Only the lines from the one containing "Audio y Acc. de audio" to the end of the data are wanted; print them exactly as they appear.
******
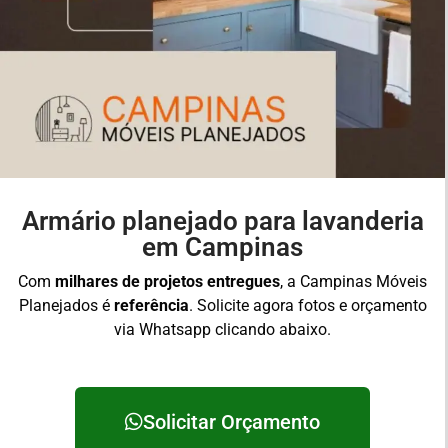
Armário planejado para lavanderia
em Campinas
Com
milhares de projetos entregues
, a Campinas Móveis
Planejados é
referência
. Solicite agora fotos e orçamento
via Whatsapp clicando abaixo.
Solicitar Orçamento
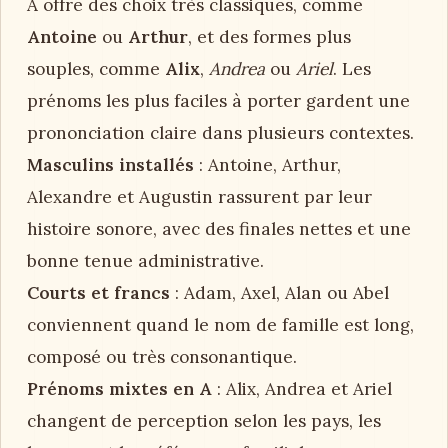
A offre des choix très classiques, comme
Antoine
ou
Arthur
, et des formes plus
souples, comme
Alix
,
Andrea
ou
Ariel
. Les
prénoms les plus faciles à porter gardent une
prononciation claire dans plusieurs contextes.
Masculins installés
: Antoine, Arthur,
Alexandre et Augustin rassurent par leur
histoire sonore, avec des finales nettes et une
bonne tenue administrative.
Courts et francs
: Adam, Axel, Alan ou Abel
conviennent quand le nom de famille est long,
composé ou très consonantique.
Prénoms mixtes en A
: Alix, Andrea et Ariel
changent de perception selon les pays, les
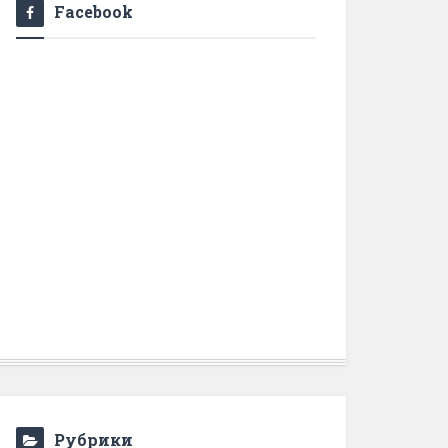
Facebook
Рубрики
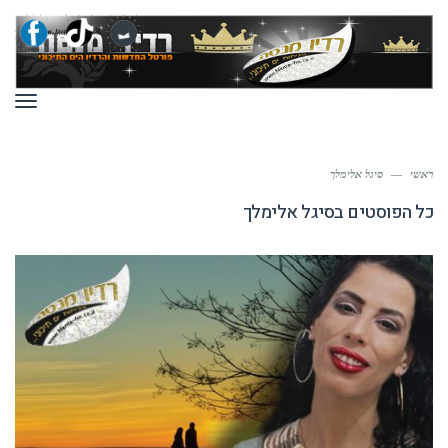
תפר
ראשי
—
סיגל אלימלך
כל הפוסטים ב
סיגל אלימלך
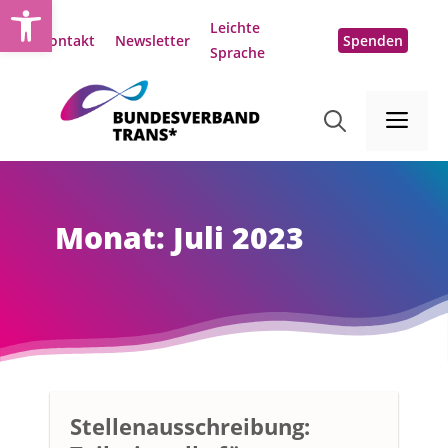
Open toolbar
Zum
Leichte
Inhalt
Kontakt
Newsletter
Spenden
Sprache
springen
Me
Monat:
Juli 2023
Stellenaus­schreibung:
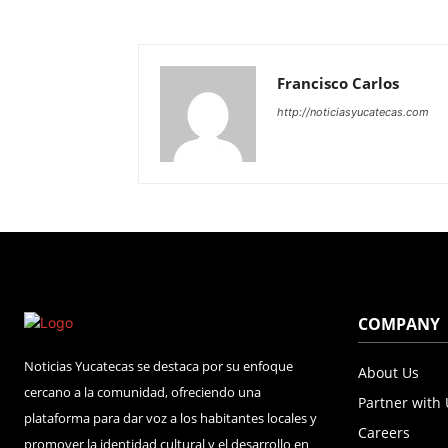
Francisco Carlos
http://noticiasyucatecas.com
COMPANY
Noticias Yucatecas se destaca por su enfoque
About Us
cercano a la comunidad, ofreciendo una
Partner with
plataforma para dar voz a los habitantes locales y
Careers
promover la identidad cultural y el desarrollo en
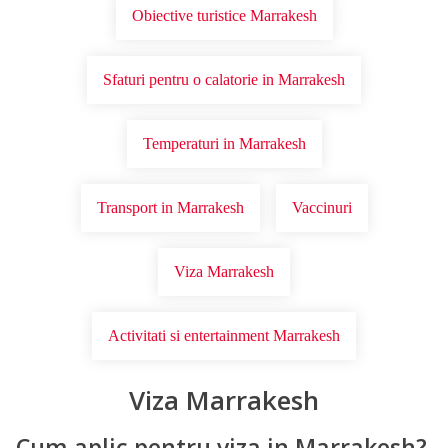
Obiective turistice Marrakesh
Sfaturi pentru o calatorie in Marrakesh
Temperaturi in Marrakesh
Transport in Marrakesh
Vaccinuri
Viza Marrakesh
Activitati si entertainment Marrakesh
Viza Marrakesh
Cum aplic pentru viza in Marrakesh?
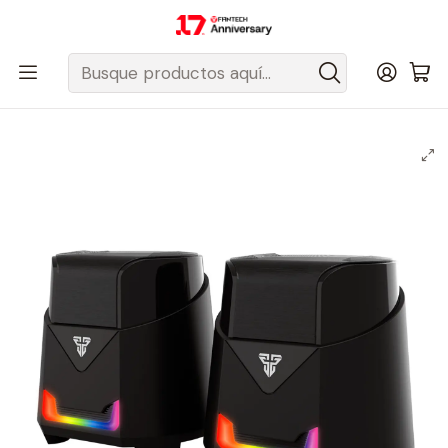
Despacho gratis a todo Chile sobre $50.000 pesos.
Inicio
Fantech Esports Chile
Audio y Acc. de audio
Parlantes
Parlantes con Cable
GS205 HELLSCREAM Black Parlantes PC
******
**Answer box**.
Audio y Acc. de audio
Parlantes
Parlantes con Cable
GS205 HELLSCREAM Black Parlantes PC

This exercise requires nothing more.